* _INFORMATION SUPPLIED_
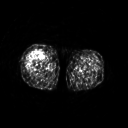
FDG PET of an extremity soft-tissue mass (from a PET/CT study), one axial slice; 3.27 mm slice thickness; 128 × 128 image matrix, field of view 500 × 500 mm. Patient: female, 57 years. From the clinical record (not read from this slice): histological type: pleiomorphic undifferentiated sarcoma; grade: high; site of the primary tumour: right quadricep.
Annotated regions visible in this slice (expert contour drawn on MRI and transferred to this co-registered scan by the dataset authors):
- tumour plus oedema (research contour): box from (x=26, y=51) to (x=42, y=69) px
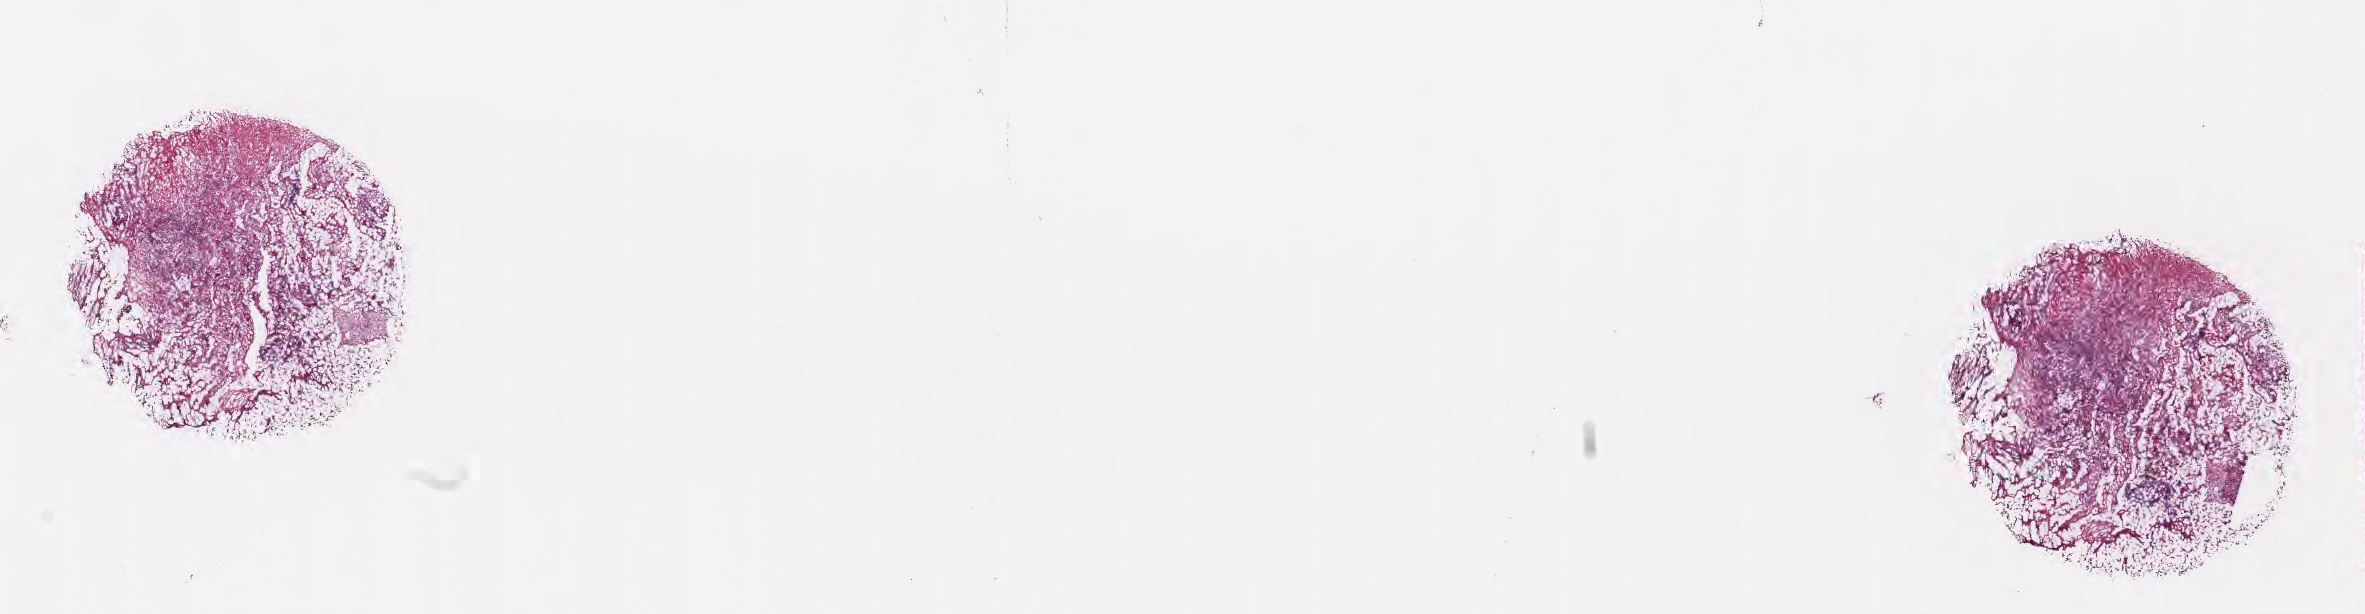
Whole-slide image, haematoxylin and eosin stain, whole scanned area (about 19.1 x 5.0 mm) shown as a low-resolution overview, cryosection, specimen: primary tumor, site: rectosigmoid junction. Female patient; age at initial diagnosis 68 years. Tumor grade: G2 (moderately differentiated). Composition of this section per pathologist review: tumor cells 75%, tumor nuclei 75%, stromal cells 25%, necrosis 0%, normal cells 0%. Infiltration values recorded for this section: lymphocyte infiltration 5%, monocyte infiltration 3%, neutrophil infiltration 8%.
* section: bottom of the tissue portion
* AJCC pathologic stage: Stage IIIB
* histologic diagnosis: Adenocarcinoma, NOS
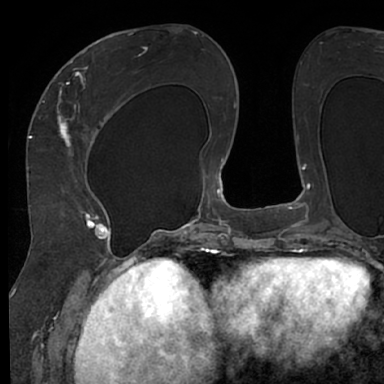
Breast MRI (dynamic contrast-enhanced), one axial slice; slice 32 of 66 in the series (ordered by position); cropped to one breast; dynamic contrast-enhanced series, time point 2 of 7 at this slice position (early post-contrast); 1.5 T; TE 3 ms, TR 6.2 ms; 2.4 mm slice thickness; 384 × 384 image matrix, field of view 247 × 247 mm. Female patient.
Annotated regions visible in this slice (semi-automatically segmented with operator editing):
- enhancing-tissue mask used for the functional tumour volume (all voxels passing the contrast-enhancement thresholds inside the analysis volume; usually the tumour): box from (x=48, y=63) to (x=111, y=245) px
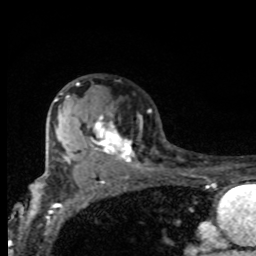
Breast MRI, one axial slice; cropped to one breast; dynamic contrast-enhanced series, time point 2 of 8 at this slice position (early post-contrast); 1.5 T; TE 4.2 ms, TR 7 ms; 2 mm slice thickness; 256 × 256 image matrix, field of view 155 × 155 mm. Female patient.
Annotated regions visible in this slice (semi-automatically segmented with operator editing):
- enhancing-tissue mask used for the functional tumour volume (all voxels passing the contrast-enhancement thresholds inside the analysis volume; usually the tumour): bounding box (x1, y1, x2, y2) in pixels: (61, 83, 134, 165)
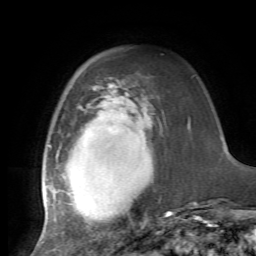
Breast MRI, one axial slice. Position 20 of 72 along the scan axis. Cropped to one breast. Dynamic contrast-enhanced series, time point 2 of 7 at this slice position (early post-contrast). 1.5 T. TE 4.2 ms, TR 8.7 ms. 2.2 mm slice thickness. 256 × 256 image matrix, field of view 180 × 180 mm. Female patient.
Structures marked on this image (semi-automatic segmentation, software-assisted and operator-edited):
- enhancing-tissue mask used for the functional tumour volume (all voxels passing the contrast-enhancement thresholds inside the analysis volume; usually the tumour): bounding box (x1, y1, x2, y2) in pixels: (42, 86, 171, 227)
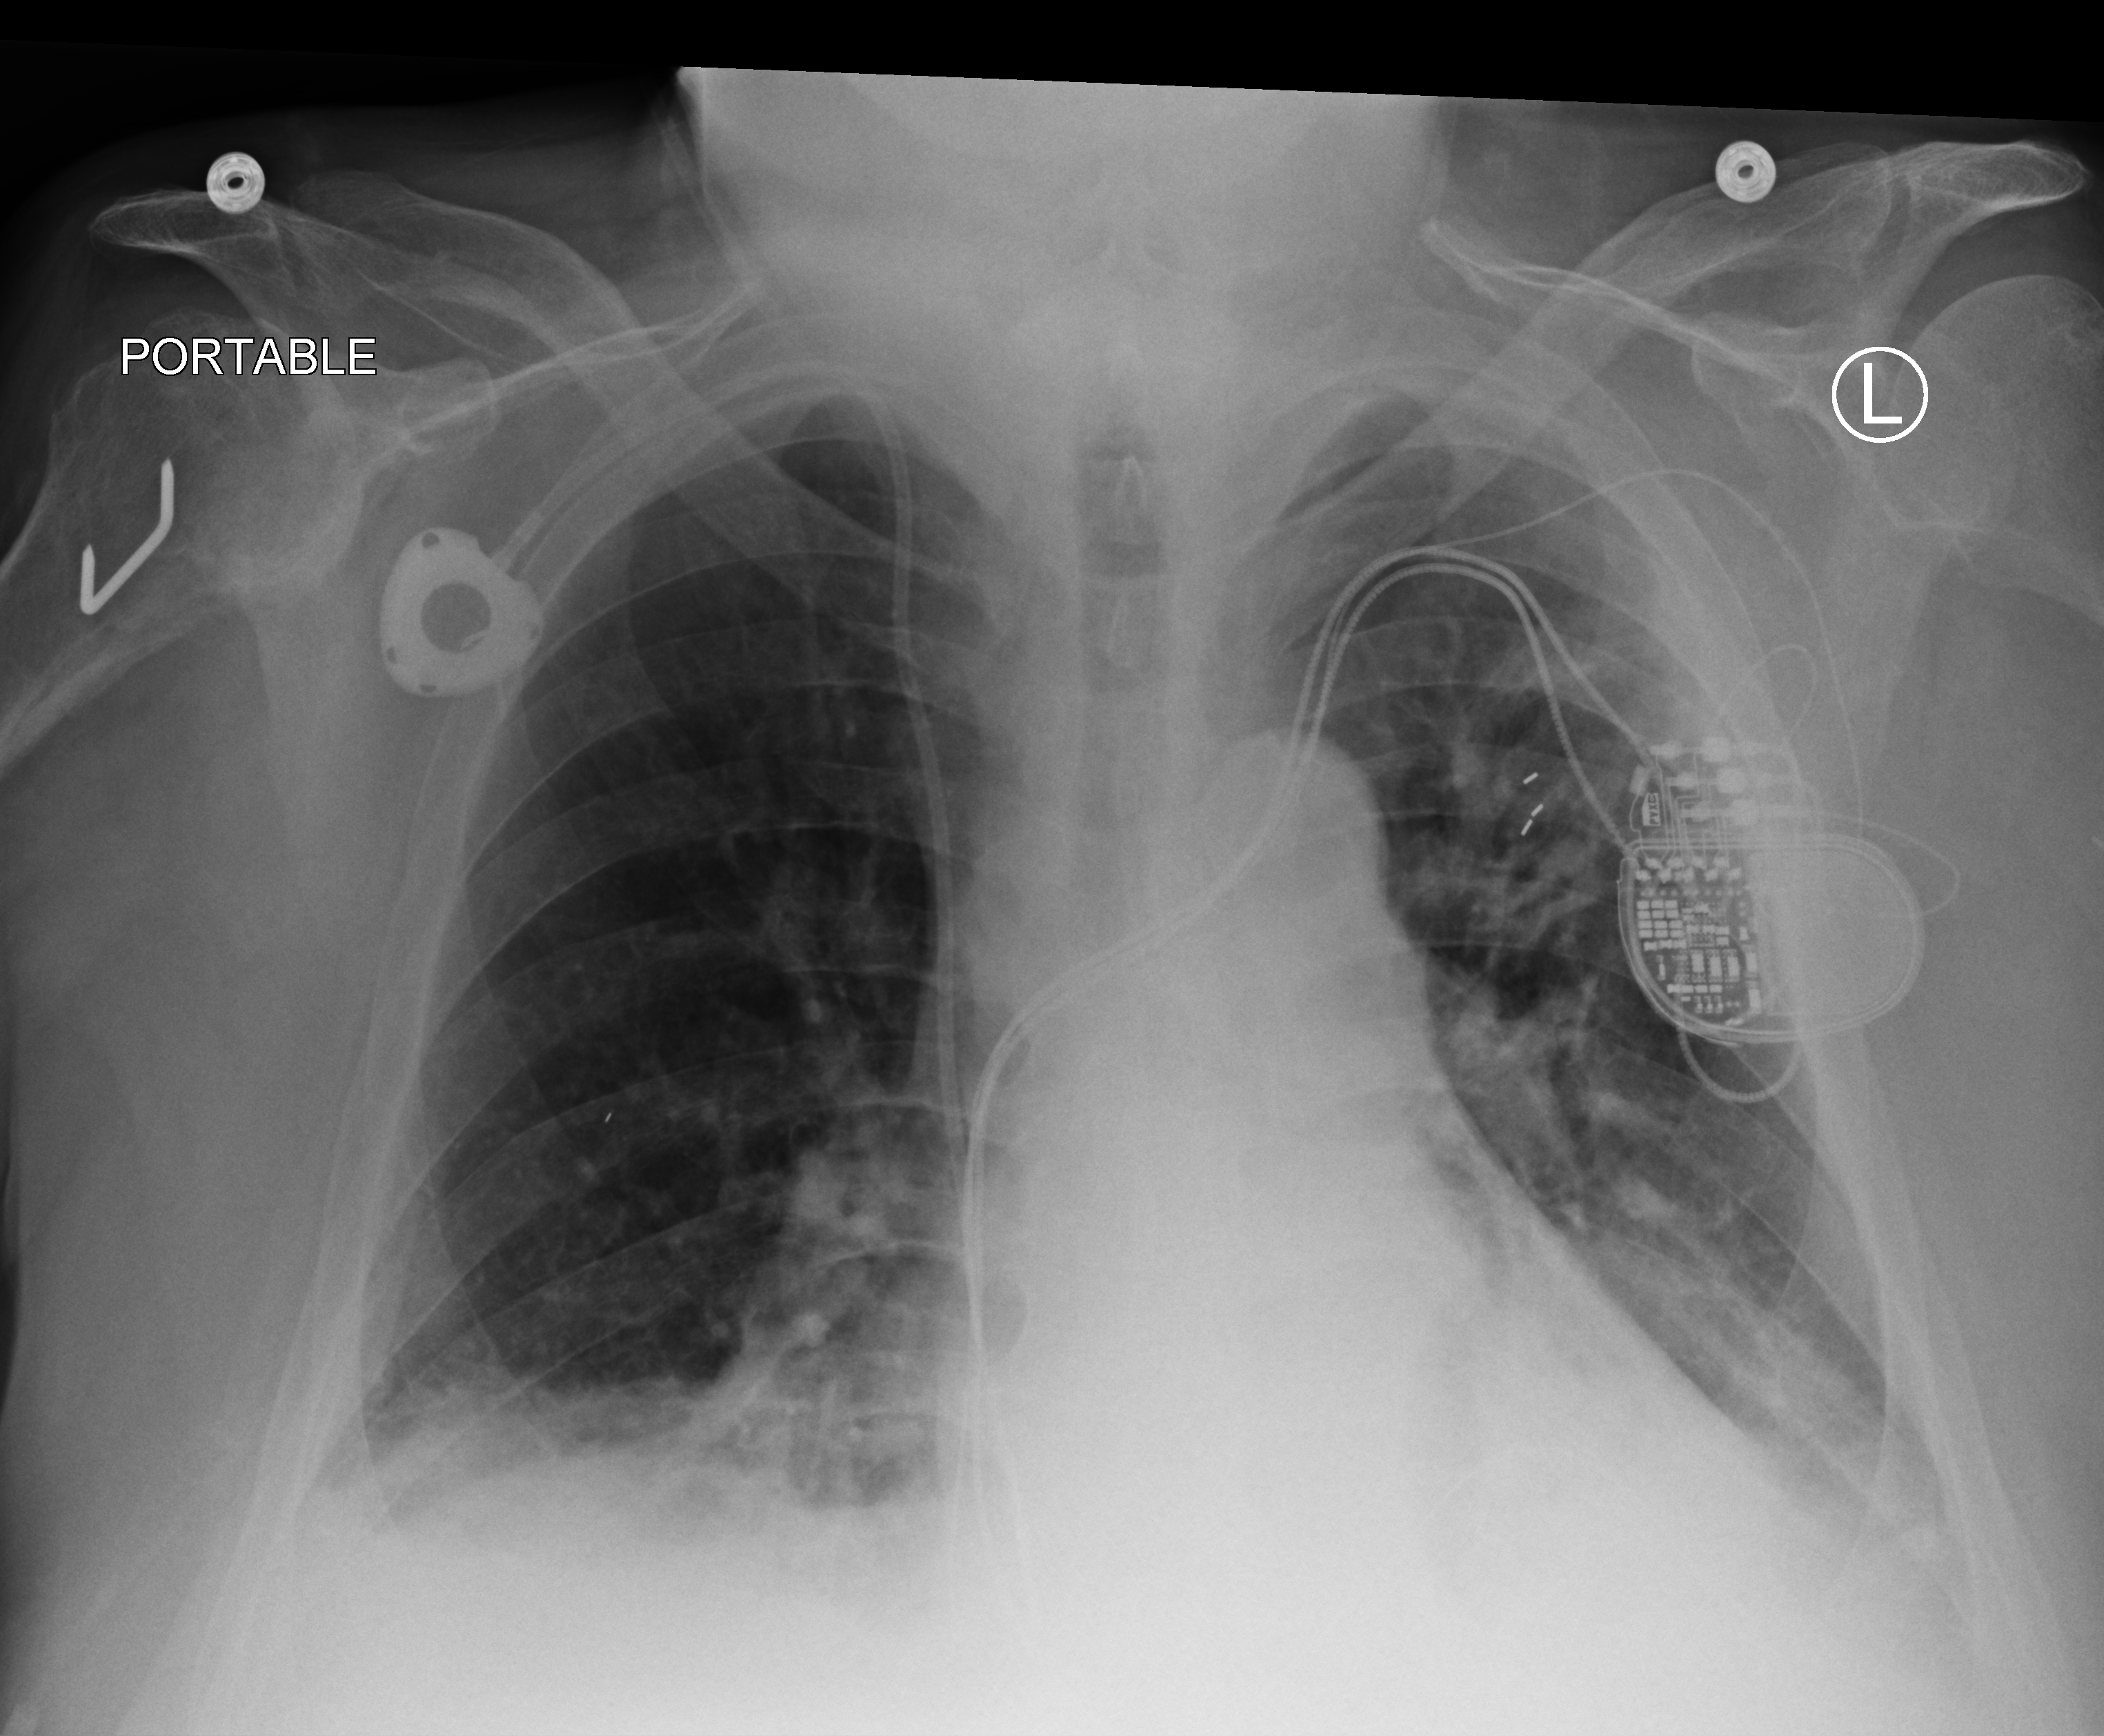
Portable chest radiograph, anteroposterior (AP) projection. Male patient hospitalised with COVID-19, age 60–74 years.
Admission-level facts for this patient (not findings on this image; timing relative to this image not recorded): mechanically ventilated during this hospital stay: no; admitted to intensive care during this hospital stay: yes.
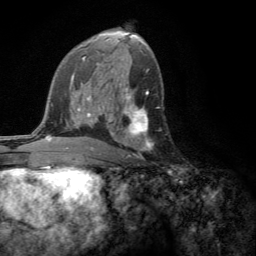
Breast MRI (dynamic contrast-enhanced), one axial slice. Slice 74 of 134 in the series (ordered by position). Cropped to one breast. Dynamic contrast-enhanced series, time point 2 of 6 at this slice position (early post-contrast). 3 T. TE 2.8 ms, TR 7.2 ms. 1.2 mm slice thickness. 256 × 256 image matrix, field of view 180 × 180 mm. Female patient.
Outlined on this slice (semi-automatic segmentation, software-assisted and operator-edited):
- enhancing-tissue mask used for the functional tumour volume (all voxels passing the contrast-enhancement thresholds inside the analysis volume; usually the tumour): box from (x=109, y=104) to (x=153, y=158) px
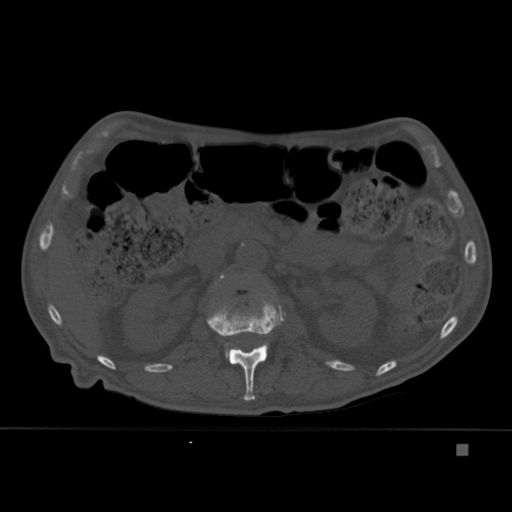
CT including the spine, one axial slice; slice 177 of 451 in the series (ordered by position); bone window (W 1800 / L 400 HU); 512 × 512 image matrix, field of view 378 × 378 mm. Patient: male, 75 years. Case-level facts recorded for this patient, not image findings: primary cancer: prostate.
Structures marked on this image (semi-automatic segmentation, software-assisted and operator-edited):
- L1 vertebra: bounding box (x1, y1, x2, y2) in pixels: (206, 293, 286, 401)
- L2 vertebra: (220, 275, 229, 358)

* _WHAT TO WORK ON_
The answer must be an exact transcription of the lines from the one containing "Outlined on this" through the last line of the records above, both included, with no pictures.

* _TASK SOLUTION_
Outlined on this slice (semi-automatic segmentation, software-assisted and operator-edited):
- enhancing-tissue mask used for the functional tumour volume (all voxels passing the contrast-enhancement thresholds inside the analysis volume; usually the tumour): box from (x=109, y=104) to (x=153, y=158) px
CT including the spine, one axial slice; slice 177 of 451 in the series (ordered by position); bone window (W 1800 / L 400 HU); 512 × 512 image matrix, field of view 378 × 378 mm. Patient: male, 75 years. Case-level facts recorded for this patient, not image findings: primary cancer: prostate.
Structures marked on this image (semi-automatic segmentation, software-assisted and operator-edited):
- L1 vertebra: bounding box (x1, y1, x2, y2) in pixels: (206, 293, 286, 401)
- L2 vertebra: (220, 275, 229, 358)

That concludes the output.